Appellants claim the trial court was in error in holding, as a matter of law, that their conduct was the proximate cause of the theft and destruction of the Bergmann automobile; in fact, they contend the evidence adduced was insufficient to support a jury finding to that effect. This contention is primarily based on the fact that there was no direct evidence adduced to show that the thief or thieves, who stole the automobile, used the key or keys that had been left in the car on top of the sun visor to perpetrate the theft.
"Proximate cause, as used in the law of negligence, is that cause which in a natural and continuous sequence, unbroken by any efficient intervening cause, produces the injury, and without which the accident could not have happened." Hersh v. Miller, 169 Neb. 517, 99 N.W.2d 878, 881. See, also, Anderson v. Byrd, 133 Neb. 483, 275 N.W. 825.
"A party is only answerable for the natural, probable, reasonable, and proximate consequences of his acts; and where some new efficient cause intervenes, not set in motion by him, and not connected with but independent of his acts and not flowing therefrom, and not reasonable in the nature of things to be contemplated or foreseen by him, and produced the injury, it is the dominant cause." Kroeger v. Safranek, 161 Neb. 182, 72 N.W.2d 831, 837. See, also, Hersh v. Miller, supra.
Appellants' primary fault, in so contending, lies in the fact that they seek to apply the circumstantial evidence rule applicable only in criminal cases.
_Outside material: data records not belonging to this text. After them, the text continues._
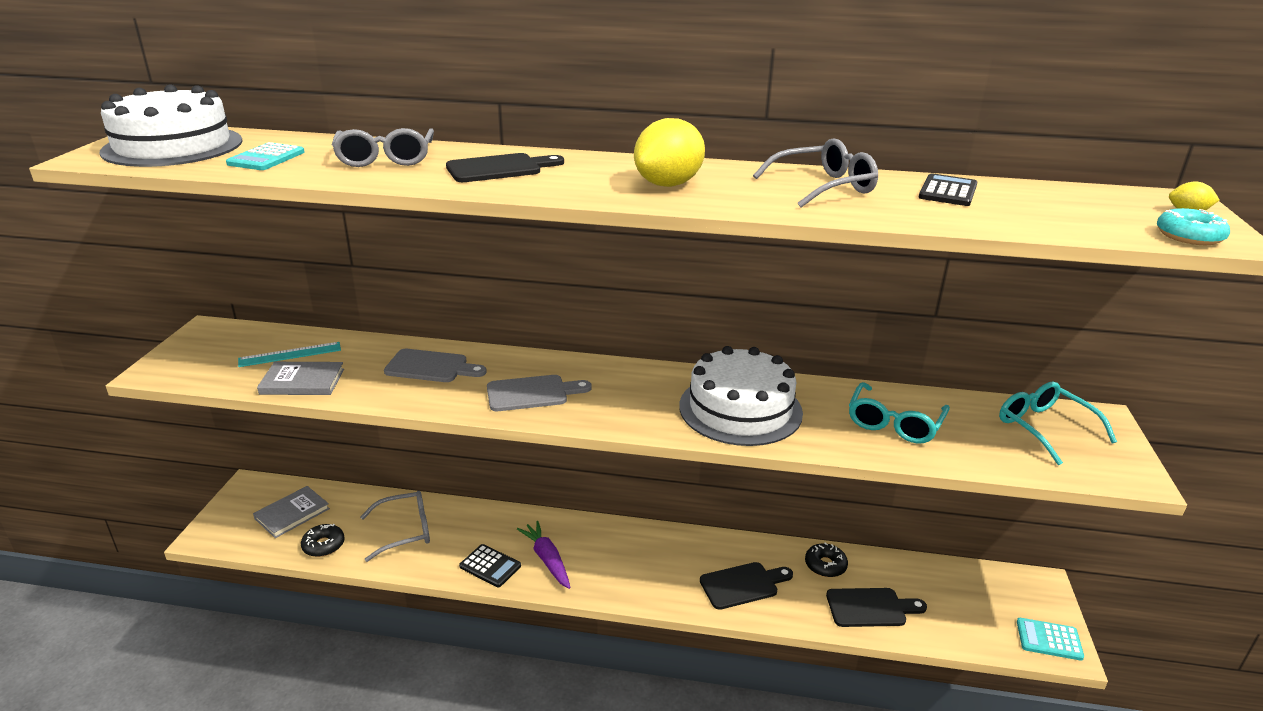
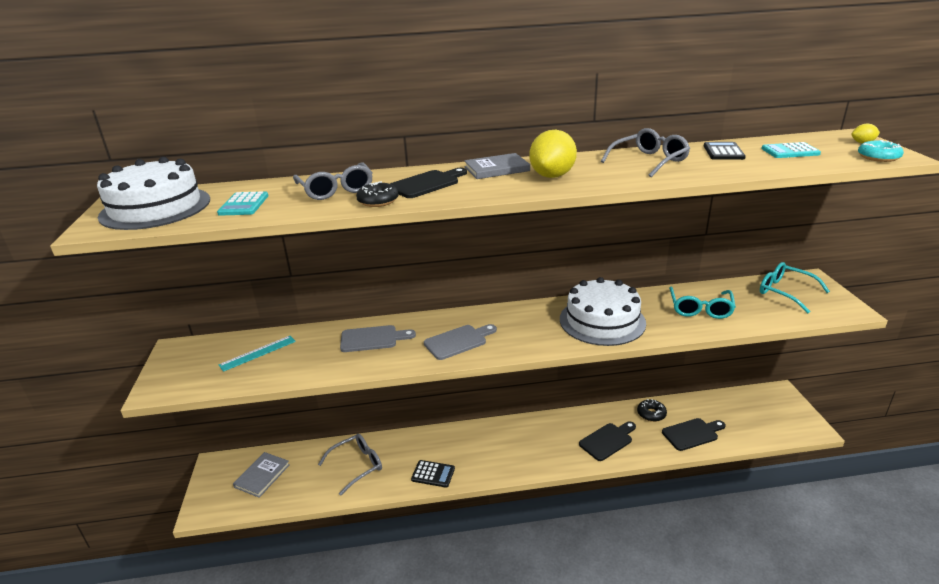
camera: 15 degrees left, 0 degrees up
(302, 381) = (282, 371): grey book -> grey book (496, 169)
(323, 545) = (300, 492): black donut -> black donut (378, 201)
(547, 560) = (470, 459): purple carrot -> none
(1049, 639) = (801, 425): turquoise calculator -> turquoise calculator (790, 151)

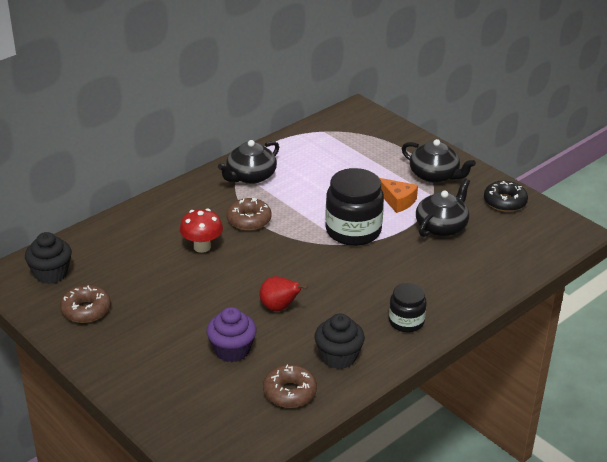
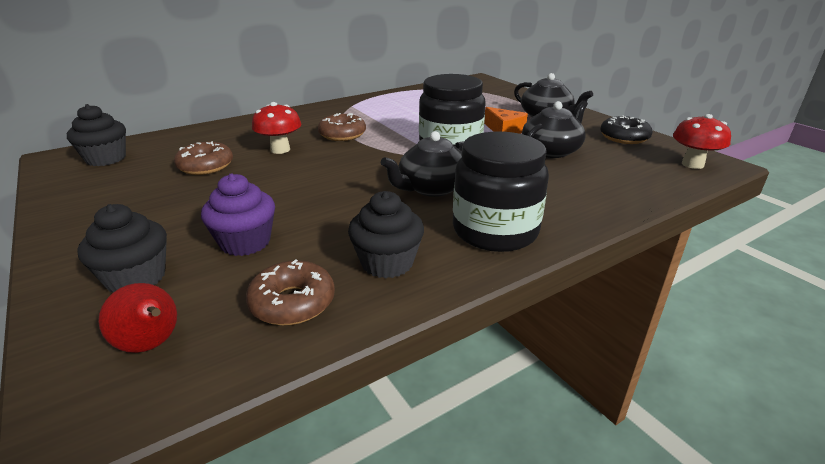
camera: 10 degrees right, 5 degrees down
(86, 310) = (108, 189): brown donut -> brown donut (206, 166)
(176, 386) = (136, 278): none -> black cupcake
(250, 176) = (361, 109): black teapot -> black teapot (432, 188)
(279, 307) = (334, 204): red pear -> red pear (152, 345)
(406, 322) = (495, 231): black jar -> black jar, size x1.73
(557, 234) = (692, 164): none -> red mushroom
See Davis v. Dennert, 162 Neb. 65, 75 N.W.2d 112, 114. Therein we held the circumstantial evidence rule applicable in civil cases to be as follows: "Negligence is a question of fact and may be proved by circumstantial *548 evidence. All that the law requires is that the facts and circumstances proved, together with the inferences that may be legitimately drawn from them, shall indicate, with reasonable certainty, the negligent act complained of."
From the facts and circumstances proved, together with the inferences that may be legitimately drawn therefrom, we think a jury could find that the key or keys left in the automobile by Record were the means used by the thief or thieves to start the automobile when they stole it from the place where it had been parked by Record.
Bergmanns' right to recover, as far as the measure of damage is concerned, is, under the situation disclosed by the evidence adduced, as follows: "In an action for damages to an automobile, where the automobile cannot be placed in substantially as good condition as it was before the injury, the measure of damages is the difference between its reasonable market value immediately before and immediately after the accident." Dorn v. Sturges, supra. [157 Neb. 491, 59 N.W.2d 753]. See, also, Lund v. Holbrook, 153 Neb. 706, 46 N.W.2d 130; Helin v. Egger, 121 Neb. 727, 238 N.W. 364. The appellee, having only the rights of the Bergmanns, is limited accordingly. Competent, relevant, and material evidence for the purpose of establishing the damage to the Bergmanns' automobile should be admitted. The trial court, over objection, received evidence adduced by appellee which was clearly incompetent for this purpose while it excluded competent evidence offered by appellants for that purpose.
We have come to the conclusion that appellants were and are entitled to a new trial. We therefore reverse the order of the trial court overruling their motion for that purpose and remand the cause to the district court with directions that appellants be given a new trial.
Reversed and remanded with directions.